# What to do
Every line in the records below between the one holding "Памер: 12x11x11cm" and the one holding "Pl Kubek Retro English Roses Black", inclusive, is to be set down exactly; all other lines are to be left out.

# Source material
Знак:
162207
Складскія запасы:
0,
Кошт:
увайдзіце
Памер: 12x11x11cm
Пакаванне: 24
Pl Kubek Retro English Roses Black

* * *

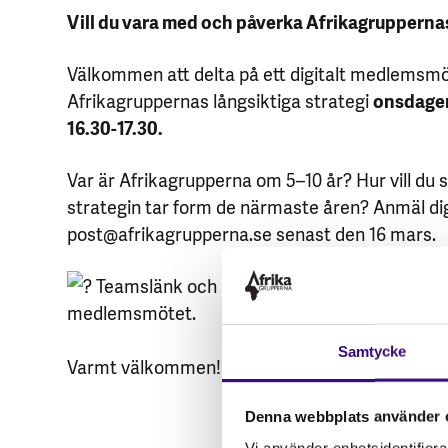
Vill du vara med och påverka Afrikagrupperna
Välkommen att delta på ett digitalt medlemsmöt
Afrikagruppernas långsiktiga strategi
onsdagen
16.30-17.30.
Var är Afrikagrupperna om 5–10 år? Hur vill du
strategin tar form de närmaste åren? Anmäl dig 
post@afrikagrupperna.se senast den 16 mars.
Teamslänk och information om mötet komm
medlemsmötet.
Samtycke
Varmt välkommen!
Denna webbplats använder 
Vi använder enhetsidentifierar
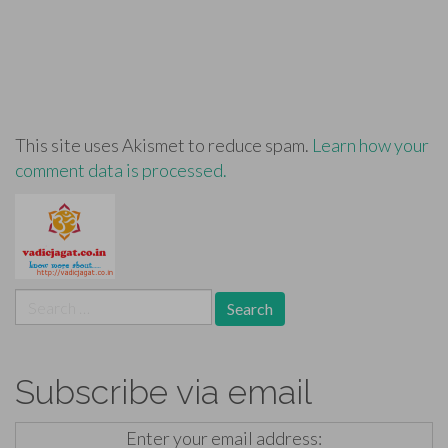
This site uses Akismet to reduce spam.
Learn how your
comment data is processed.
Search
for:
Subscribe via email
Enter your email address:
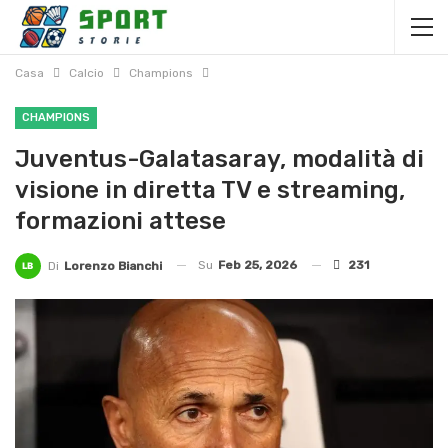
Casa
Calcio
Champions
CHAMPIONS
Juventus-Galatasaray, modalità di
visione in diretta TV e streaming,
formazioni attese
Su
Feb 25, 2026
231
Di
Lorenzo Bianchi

# Task output
Памер: 12x11x11cm
Пакаванне: 24
Pl Kubek Retro English Roses Black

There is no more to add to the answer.